Why Did My Website Get Hacked?
I got the idea to write this article from a question I came across in an online forum where a user was asking, ” Can somebody please tell me how is my website getting hacked?”
Apparently, the user’s website was getting hacked way too often and he/she wanted to find out how it was happening. The service provider was of no use or unresponsive and that made them turn to the forum.
I would like that in addition to this question to also consider, the WHY!
So, why would a website get hacked?
Indeed there are many reasons, these are some I could think of in general:
- Most hacking happens because hackers are after information stored in the website, particularly credit card information. Hackers obtain credit card numbers to go on an online shopping spree using your card numbers for online payments until all the funds are exhausted. Something else they may do is to clone your card and go do the same on a physical store with the same devastating effects. They may also sell it to other groups that specialize in this type of crime.
- They may also be after passwords to your online services such as email, online social media accounts and any other passwords that may be stored online for various other uses. For this reason never have the same password for all your services and change it from time to time*.
Sometimes though, the target may not be your website per se. Sorry to bust your bubble, but your website may not be so valuable as to be an attractive target to “professional” hackers. The target may be your hosting provider which means everyone they host is a potential target.
Not all hacking is done by criminal syndicates though…
You may have also become a victim of a middle school kid who just stumbled on an article that perhaps irresponsibly teaches low level hacking to anyone who just happened to find themselves there. They may also be trying show how to spot vulnerabilities on a typical website to teach people how to avoid getting hacked while inadvertently teaching the bored kid how to cause trouble to pass up their time. Welcome to the digital age where you should be alert at all times!
So now then, how could this poor fellow be getting hacked so much?
The number of ways are innumerable to tell you the truth, as I will show you next!
- The website may be missing the index file, as ridiculous as it may sound (I’ve come across plenty, yes!). This file is aptly named index.php, index.html,whatever the extension it will start with index . If this file is missing, the web server will show the entire directory, all the folders in its index. While that may not be all that dangerous, it may be a gateway to some other file that may give out more information to the “curious” web surfer/hacker on what your website files and folders contain. As in the case of a CMS like WordPress or Joomla!, the config.php file contains a lot of information about sensitive configuration information and it is right there in the root folder of the hosting server.
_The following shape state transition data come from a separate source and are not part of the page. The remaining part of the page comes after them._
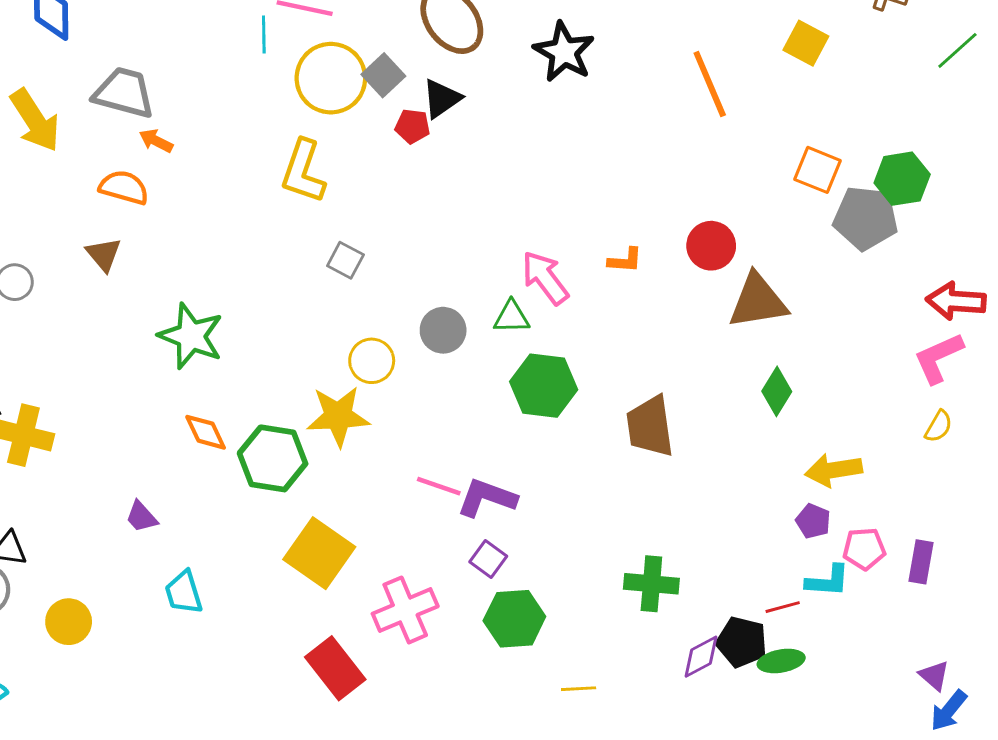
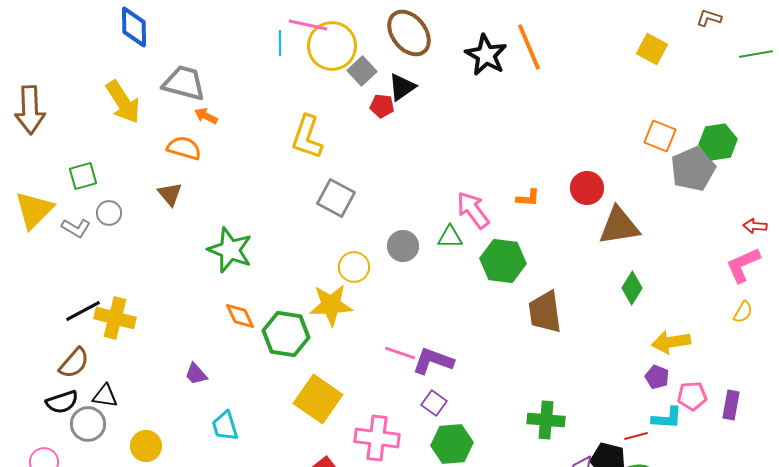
green line: (957, 50) -> (756, 54), turned 32
yellow circle: (331, 78) -> (332, 46), moved
orange line: (710, 84) -> (529, 47), moved
gray pentagon: (866, 218) -> (693, 169), turned -30
gray square: (345, 260) -> (336, 198), size x1.5
red arrow: (956, 301) -> (755, 226), size x0.6
green hexagon: (544, 386) -> (503, 261), moved
pink cross: (405, 610) -> (377, 438), turned 30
So make sure that your website has the index.php file in the root folder of your hosting.
Sorry, but a typo on the file name is the same as not having the file in there at all as far as the web server is concerned. Make sure it is there and it is working by visiting the website as a normal person would.
Why don’t you also go ahead and put a blank index.html in every folder as well to prevent someone typing an address to that folder directly and exposing what is in there. That will cause them to get a blank page if they tried to explore your folders directly and not following your pre-selected link structure.
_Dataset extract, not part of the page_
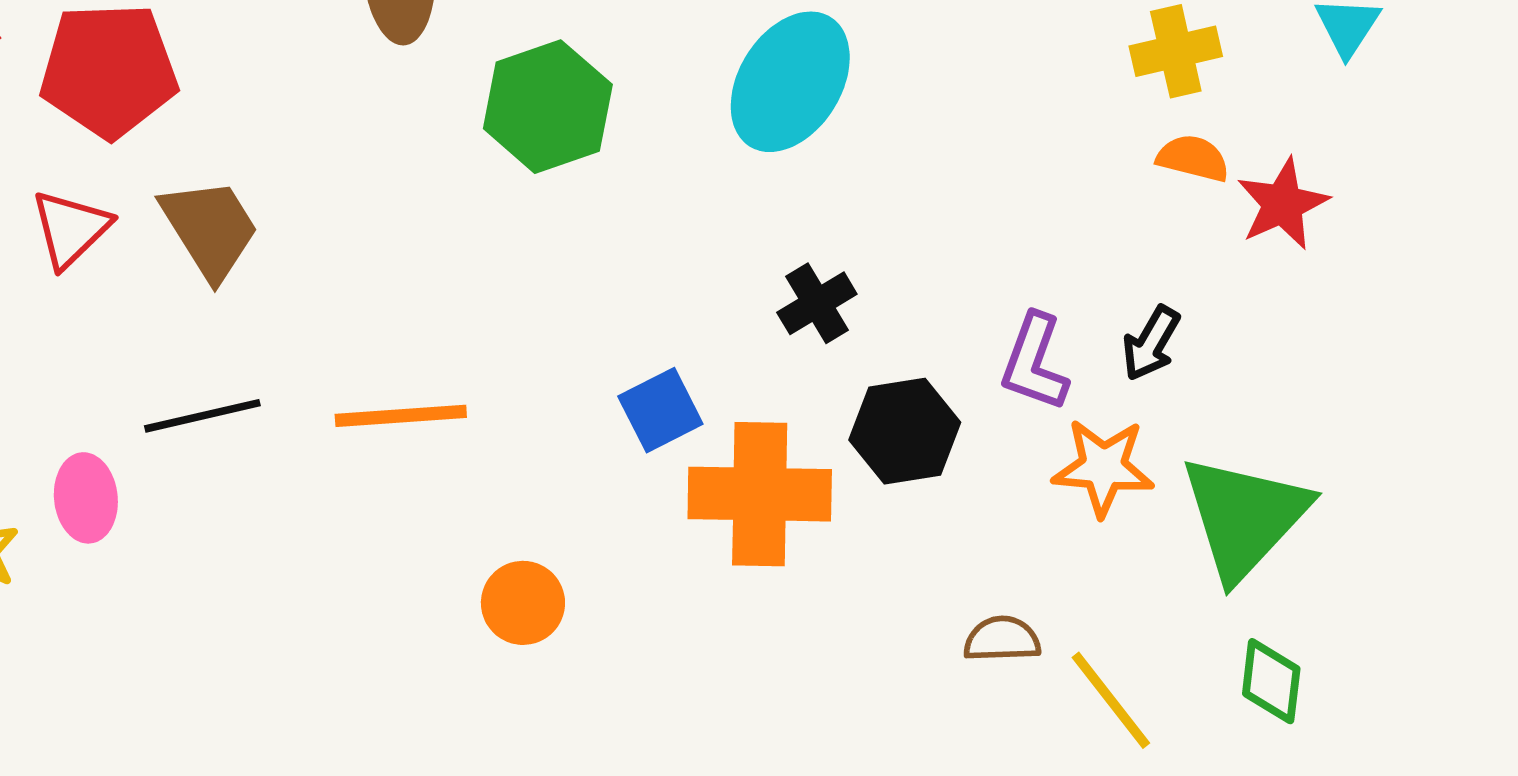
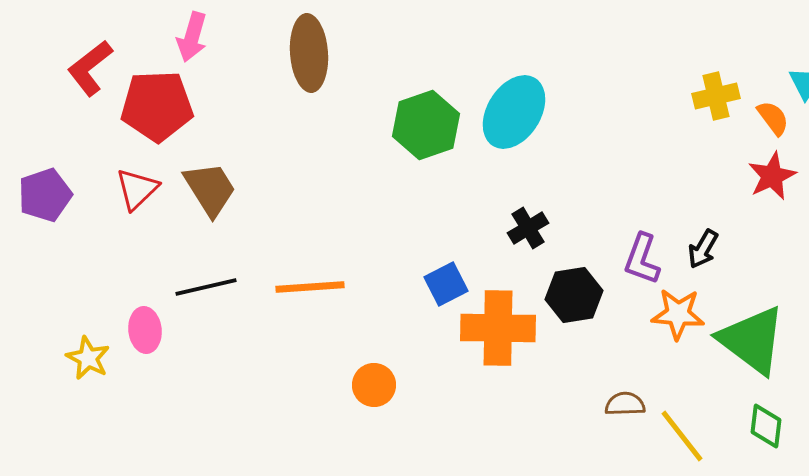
green hexagon: (548, 107) -> (426, 125), moved
orange semicircle: (1193, 158) -> (773, 118), moved, turned 39
green triangle: (1245, 517) -> (752, 340), turned -36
- Another way is if the install folder was not deleted from the server after script installation, be careful you DIY’ers out there. Again most scripts provided by hosting providers are automated they delete or prompt you to rename this folder after installation. If you happened to install a script from a source other than your hosting provider by yourself, pay attention to the configuration messages that prompt you to delete or rename this folder once script installation is complete, this is absolutely critical. No running off to do some last minute shopping before installation is complete, the safety of your website depends on it.
- This should be a no-brainer but here goes. Forms that don’t validate user input and have no captcha (check a form that validates and has captcha in the image above). This is an absolute no-no. Everyday I see the tendency for some websites to ignore having these two must haves. My friend, you are inviting exactly the reckless would be hacker by breaking those essential form prerequisites. Often this happens because of some free theme downloaded online to save costs. Users out there need to keep in mind that no one will slave for ours to build a theme and only to give it away completely free. Know this, a free theme is likely very basic and lacks the complete features of a commercial theme, like security features, you guessed it! Those forms don’t authenticate and there is no captcha. Check what the price is for a commercial version if you like the theme, it may be very affordable and may also come with free updates.
As I said, there may be many reasons a website is getting hacked, some of the reasons are within your control and some are not. The basic tenet is that if it’s online it needs to have proper security built in and up to date .
Another that just came to mind is watch out for disgruntled and vindictive secret I.T guru you fired sometime ago. Change your passwords and revoke privileges of ex-employees immediately after letting them go and screen your potential employees properly before hiring them, okay!
Lastly, it may be smart to spend a little money to have piece of mind that a least your theme has no vulnerabilities and receives the necessary security patches. While this information explains some weaknesses in websites that may lead to them getting hacked and how to get them fixed, the list is not exhaustive. Please consult a professional if you have some genuine concerns about getting hacked and notify your hosting provider.